--- DATA Enclosed Below ---

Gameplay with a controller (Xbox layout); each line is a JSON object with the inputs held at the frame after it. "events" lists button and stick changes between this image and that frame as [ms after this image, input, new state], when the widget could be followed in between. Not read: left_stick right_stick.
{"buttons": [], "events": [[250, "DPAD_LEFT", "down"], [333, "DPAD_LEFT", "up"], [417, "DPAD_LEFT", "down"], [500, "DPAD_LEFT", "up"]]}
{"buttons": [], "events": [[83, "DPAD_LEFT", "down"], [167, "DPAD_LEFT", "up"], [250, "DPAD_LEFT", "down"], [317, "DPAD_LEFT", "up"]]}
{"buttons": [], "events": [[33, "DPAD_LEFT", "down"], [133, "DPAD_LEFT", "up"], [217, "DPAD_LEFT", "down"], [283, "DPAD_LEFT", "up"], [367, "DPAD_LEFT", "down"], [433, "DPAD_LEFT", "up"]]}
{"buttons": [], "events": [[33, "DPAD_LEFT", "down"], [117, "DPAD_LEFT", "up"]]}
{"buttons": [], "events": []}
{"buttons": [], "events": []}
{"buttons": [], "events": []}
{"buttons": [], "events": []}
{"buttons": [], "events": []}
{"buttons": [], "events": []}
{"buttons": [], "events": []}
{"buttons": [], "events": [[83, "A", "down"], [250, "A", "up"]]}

--- End of Enclosed DATA ---

Look through the entries and return every line where "down" appears.

#### [ANSWER TO THE EXERCISE]
{"buttons": [], "events": [[250, "DPAD_LEFT", "down"], [333, "DPAD_LEFT", "up"], [417, "DPAD_LEFT", "down"], [500, "DPAD_LEFT", "up"]]}
{"buttons": [], "events": [[83, "DPAD_LEFT", "down"], [167, "DPAD_LEFT", "up"], [250, "DPAD_LEFT", "down"], [317, "DPAD_LEFT", "up"]]}
{"buttons": [], "events": [[33, "DPAD_LEFT", "down"], [133, "DPAD_LEFT", "up"], [217, "DPAD_LEFT", "down"], [283, "DPAD_LEFT", "up"], [367, "DPAD_LEFT", "down"], [433, "DPAD_LEFT", "up"]]}
{"buttons": [], "events": [[33, "DPAD_LEFT", "down"], [117, "DPAD_LEFT", "up"]]}
{"buttons": [], "events": [[83, "A", "down"], [250, "A", "up"]]}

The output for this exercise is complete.